No início era a palavra, estranha e ambígua. Depois, o vídeo promocional, filmado nas quatro paredes de um escritório iluminado a luz branca, que alimentava ainda mais a dúvida. Qual é o significado, afinal, de “eusexua”? Em declarações à imprensa, FKA twigs descreveu o título do seu novo álbum como o “ápice da experiência humana”, numa tentativa de nomear o intangível e fazer dele substância. Algo que parece flutuar entre a euforia e a sexualidade, como o sentimento de “transcendência momentânea” antes do orgasmo proverbial.
No decorrer da década, twigs tornou-se sinónimo de convulsões. A figura de cientista pop laboratorial rapidamente foi eclipsada pela imagem martirizada de MAGDALENE, álbum-manifesto que é o reflexo quebrado de uma artista marcada pelos traumas do amor e do escrutínio público. Depois, vieram as acusações, os dias passados em tribunais, as desavenças a acumular — cicatrizes de um passado que insiste em regressar. Depois de um leak ter feito chegar dezenas de horas de música inédita às águas virulentas da Internet, ameaçou não lançar mais música. O sucessor de CAPRISONGS, mixtape onde cedeu o gesto e a ambição artística pelo culto da personalidade, parecia cada vez mais uma miragem.
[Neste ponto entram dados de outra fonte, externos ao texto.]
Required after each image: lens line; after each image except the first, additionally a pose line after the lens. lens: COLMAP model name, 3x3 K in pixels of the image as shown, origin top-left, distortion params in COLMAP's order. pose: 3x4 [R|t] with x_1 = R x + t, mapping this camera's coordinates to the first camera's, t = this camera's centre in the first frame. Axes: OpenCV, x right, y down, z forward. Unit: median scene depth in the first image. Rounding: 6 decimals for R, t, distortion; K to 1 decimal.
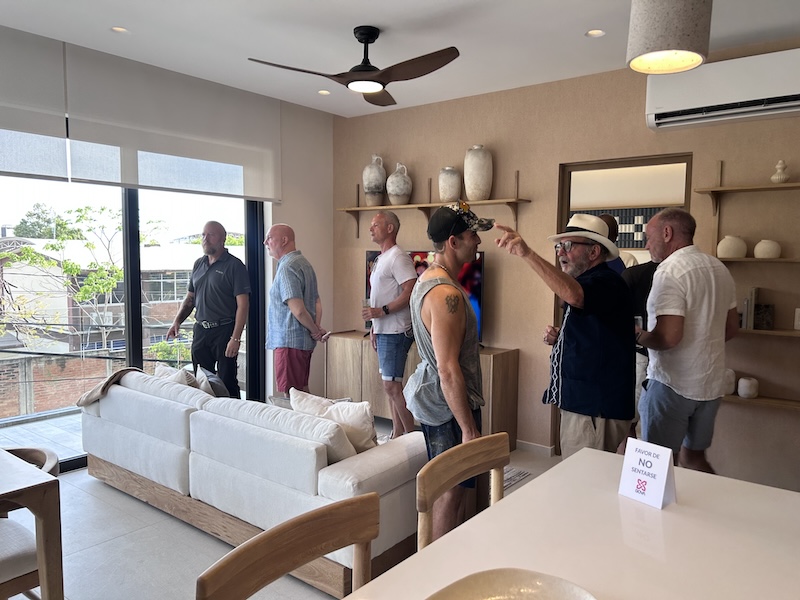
lens RADIAL K [[616.5, 0, 400.0], [0, 616.5, 300.0], [0, 0, 1]] dist [0.012043, 0.002042]
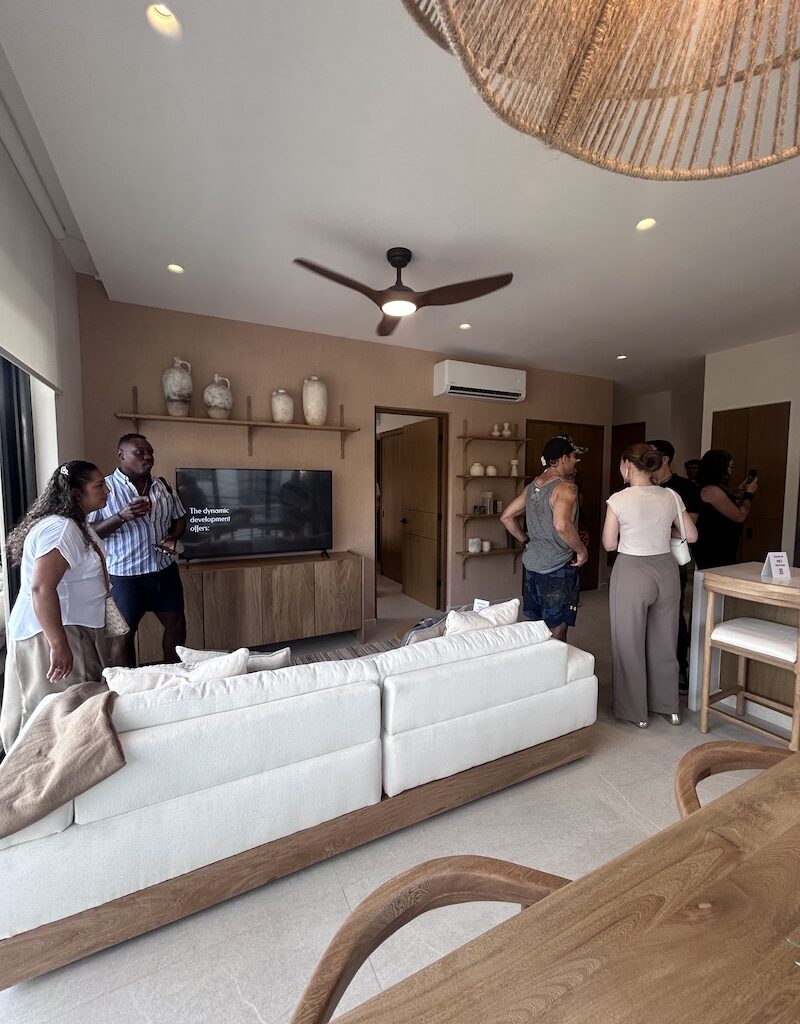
lens RADIAL K [[425.9, 0, 403.4], [0, 425.9, 506.4], [0, 0, 1]] dist [-0.001853, -0.000105]
pose [[0.424355, -0.056588, 0.903726, -0.687206], [0.067347, 0.997253, 0.030820, -0.032020], [-0.902988, 0.047785, 0.427000, 0.684868]]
Tudo mudou após uma temporada transformadora em Praga, onde se encontrava a residir a propósito das rodagens de O Corvo, a malfadada adaptação do clássico gótico de Alex Proyas, da qual foi protagonista. Enamorada pelo techno e pelos sons que povoam a cultura rave daquela região, a cantora e produtora britânica encontrou no anonimato da pista de dança o espaço seguro para a criação. O seu novo álbum, EUSEXUA, mergulha nesse anonimato e faz dele altar.
Depois do quimérico EP2, movido a partir das mesmas linhas exíguas que orientaram os EPs de estreia, e da força arrebatadora do sucessor MAGDALENE, o mais recente capítulo na discografia de twigs é mais uma declaração de independência e auto-descoberta. Atravessado pelas formas sintéticas do jungle e do dubstep, EUSEXUA afirma a identidade plural de twigs a partir de uma lógica corporal e de abandono, abraçando a fragilidade feminina sem nunca se deixar perder totalmente em vulnerabilidades. A mudança é visível desde logo na titular “Eusexua”, voz sussurrada a antecipar uma enchente de eletrónicas rodopiantes, herdeiras dos códigos europeus do trance mais progressista.
Do piano debussiano de “Sticky”, criado a partir das mesmas raízes que formam “Avril 14th”, de Aphex Twin, ergue-se um monumento límpido e transparente como uma catedral de vidro. A disruptiva “Drums of Death”, apoiada pelo produtor-executivo Koreless, estica as formas da pop e distorce-a a níveis irreconhecíveis. É uma demonstração de força e engenho, e o indício de novos e entusiasmantes caminhos por vir. “Girls Feels Good” resgata o mesmo ácido pulsante que fez mover Madonna nos anos 90, sem acrescentar muito aos caminhos trilhados pela cantora em Ray of Light. “Room of Fools”, devedora também dessa linguagem noventeira, é o rastilho que ilumina o corpo na escuridão do clube, com Björk na laringe e William Orbit na engrenagem.
É um álbum que prenche de desejo, ainda que nem sempre saiba concretizar todo o seu potencial. EUSEXUA está longe de reinventar cânones, mas também não se trata de um retrocesso. twigs continua indomável e indomesticável, mas há algo na pop tentacular de MAGDALENE que se perde pelo caminho, fazendo de EUSEXUA uma sombra inevitável dos seus antecessores.